** start TEXT **

Async and recursive loop

Hello everyone!
In the code below I am trying to use async in a recursive loop by creating an async task that should start with a delay of 1 second after the 3rd iteration of the loop.
It is obvious that such a solution will not work, because the scheduler is launched only after the program exits the loop at the 100th iteration.

open Async

(** Some computational load to stretch out the time of each iteration of the loop *)
let start_heavy_computation diff =
  List.init 1000000 Fun.id
  |> List.find_all (fun n -> n > 900000 - diff && n < 900000 + diff)
  |> List.fold_left (fun a x -> a + x) 0
  |> ignore

let submit_async_task () =
  Stdio.printf "submit_async_task\n%!";
  let task = after (Core.Time_float.Span.of_sec 1.) >>= 
    (fun _ -> return @@ Stdio.printf "Executing Async task\n%!")
  in
  upon task (fun _ -> Stdio.printf "Async task executed\n%!")

let rec loop count = 
  Stdio.printf "Iter %d\n%!" count;
  start_heavy_computation count;

  match count with
  | _ when count = 5 ->
    submit_async_task ();
    loop (count + 1)
  | _ when count = 100 ->
    return ()
  | _ -> 
    loop (count + 1)

let () = 
  upon (loop 1) (fun _ -> Stdio.printf "Done\n%!");
  Core.never_returns @@ Scheduler.go ()

** end TEXT **

WORK TO DO:
a) Copy the stretch of the OCaml async loop post from "Hello everyone!" through "of the loop.".
b) Write the next part of the forum post about using Async in a recursive OCaml loop, picking up after its final line.

** start DATA SUPPLIED **

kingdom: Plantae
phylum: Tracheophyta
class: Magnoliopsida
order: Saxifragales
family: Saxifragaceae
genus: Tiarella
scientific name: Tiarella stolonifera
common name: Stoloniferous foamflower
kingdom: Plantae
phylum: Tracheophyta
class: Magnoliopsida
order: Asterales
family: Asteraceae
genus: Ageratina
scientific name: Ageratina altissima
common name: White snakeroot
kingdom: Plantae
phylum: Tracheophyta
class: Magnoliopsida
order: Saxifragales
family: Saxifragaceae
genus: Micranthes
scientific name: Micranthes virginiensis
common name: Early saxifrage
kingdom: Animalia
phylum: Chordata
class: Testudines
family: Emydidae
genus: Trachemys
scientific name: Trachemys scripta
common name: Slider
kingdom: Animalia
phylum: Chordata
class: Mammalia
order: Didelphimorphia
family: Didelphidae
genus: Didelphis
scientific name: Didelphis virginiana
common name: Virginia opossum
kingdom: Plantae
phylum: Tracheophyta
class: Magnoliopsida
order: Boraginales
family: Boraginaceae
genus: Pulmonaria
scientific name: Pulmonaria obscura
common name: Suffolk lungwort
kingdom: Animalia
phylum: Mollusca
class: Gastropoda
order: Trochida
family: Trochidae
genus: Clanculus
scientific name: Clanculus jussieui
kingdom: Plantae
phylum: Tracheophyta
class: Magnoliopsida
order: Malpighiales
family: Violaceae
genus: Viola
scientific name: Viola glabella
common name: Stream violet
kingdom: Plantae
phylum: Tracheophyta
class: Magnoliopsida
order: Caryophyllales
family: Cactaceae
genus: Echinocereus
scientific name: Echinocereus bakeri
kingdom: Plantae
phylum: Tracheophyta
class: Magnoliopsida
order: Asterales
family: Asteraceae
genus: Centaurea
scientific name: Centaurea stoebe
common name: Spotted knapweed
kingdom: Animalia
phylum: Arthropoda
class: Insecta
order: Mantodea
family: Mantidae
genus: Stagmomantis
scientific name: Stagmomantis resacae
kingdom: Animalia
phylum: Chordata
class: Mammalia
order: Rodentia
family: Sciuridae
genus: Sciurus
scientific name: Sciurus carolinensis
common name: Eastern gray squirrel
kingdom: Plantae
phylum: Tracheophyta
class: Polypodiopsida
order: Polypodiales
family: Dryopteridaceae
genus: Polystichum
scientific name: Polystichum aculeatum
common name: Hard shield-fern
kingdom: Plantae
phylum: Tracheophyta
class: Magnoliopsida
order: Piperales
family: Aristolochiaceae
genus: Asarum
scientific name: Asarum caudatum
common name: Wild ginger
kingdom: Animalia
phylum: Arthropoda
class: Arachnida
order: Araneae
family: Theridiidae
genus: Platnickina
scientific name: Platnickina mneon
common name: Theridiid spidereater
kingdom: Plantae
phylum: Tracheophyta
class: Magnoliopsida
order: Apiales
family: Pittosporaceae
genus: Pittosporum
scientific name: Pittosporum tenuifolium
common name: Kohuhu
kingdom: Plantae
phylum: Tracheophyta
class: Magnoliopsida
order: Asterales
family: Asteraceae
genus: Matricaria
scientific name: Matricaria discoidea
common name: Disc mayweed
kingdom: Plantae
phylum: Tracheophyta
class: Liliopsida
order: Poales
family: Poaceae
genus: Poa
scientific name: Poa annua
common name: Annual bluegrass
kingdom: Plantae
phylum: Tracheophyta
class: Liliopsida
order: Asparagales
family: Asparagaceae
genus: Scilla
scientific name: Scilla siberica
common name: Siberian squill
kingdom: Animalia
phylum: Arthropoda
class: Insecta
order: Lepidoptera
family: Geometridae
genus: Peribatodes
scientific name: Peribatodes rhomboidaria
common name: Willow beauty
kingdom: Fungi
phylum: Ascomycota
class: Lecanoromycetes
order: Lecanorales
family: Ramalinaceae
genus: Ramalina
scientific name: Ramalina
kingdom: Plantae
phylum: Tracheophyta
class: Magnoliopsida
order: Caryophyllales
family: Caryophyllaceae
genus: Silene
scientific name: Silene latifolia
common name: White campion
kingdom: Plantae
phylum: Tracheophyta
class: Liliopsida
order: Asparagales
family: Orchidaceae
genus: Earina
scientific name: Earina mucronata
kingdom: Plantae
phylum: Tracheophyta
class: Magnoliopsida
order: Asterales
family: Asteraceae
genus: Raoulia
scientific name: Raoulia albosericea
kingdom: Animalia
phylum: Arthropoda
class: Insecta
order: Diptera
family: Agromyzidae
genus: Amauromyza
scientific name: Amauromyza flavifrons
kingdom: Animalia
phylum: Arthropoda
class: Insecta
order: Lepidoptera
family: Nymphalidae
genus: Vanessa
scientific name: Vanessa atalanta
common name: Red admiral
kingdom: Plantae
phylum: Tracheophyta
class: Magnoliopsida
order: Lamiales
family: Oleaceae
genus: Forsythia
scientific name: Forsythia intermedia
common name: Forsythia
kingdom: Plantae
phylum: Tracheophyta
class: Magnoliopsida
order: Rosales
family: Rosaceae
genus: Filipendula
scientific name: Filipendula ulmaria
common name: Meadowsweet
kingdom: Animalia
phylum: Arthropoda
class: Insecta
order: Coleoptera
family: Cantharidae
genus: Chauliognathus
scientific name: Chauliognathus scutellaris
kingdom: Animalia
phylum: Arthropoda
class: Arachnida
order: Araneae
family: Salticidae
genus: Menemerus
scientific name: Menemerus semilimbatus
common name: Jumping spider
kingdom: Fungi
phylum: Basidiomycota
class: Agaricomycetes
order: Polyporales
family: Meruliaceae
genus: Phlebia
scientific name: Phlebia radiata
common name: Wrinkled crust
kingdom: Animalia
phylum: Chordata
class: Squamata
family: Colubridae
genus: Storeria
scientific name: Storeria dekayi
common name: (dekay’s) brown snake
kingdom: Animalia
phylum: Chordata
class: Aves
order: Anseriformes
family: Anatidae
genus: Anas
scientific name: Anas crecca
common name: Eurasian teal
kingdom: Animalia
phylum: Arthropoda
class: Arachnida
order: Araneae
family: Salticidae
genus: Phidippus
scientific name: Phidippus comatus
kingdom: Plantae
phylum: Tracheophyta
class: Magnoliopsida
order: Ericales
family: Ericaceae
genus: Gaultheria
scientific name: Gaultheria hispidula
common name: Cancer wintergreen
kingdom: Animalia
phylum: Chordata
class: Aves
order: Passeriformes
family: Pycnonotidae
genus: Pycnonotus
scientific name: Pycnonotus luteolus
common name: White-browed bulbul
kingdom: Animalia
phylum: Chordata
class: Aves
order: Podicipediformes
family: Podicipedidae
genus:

** end DATA SUPPLIED **

WRITTEN RESPONSES:
a)
Hello everyone!
In the code below I am trying to use async in a recursive loop by creating an async task that should start with a delay of 1 second after the 3rd iteration of the loop.

b)
And the output is corresponding:

Iter 1
Iter 2
Iter 3
submit_async_task
Iter 4
...
Iter 99
Iter 100
Done
Executing Async task
Async task executed

I worked a little with F# and its async computation expressions and I know that there I can run an async function via Async.Start and it will be executed in a thread pool that supports the runtime of the .net platform without the need to run this thread pool manually.

Is it possible to do something similar in OCaml with a recursive loop like this using async library?

1 Like

It is obvious that such a solution will not work, because the scheduler is launched only after the program exits the loop at the 100th iteration.

It actually is not because of this. Rather you are running into the issue of code between binds cannot be interrupted. The whole loop will iterate until it is done because there is no bind or something like that to allow some other work (like that created with submit_async_task) to be scheduled and determined.

To let the behavior that I think you’re looking for happen (eg, the thing printing to the screen 1 second after the proper iteration rather than way at the end), one way is you could add in a bind point with a short wait in your loop.

let rec loop count =
  Stdio.printf "Iter %d\n%!" count ;
  start_heavy_computation count ;
  match count with
  | _ when count = 5 ->
      submit_async_task () ;
      loop (count + 1)
  | _ when count = 100 ->
      return ()
  | _ ->
      (* Right here will allow your other jobs to get scheduled and determined. *)
      after (Core.Time_float.Span.of_ms 100.) 
      >>= fun () -> loop (count + 1)

Then you will get something like this:

Iter 1                             
Iter 2
Iter 3
Iter 4
Iter 5
submit_async_task
Iter 6
Iter 7
Iter 8
Iter 9
Iter 10
Iter 11
Executing Async task
Async task executed
Iter 12
Iter 13
Iter 14
Iter 15
...
...

Which I think is what you’re after.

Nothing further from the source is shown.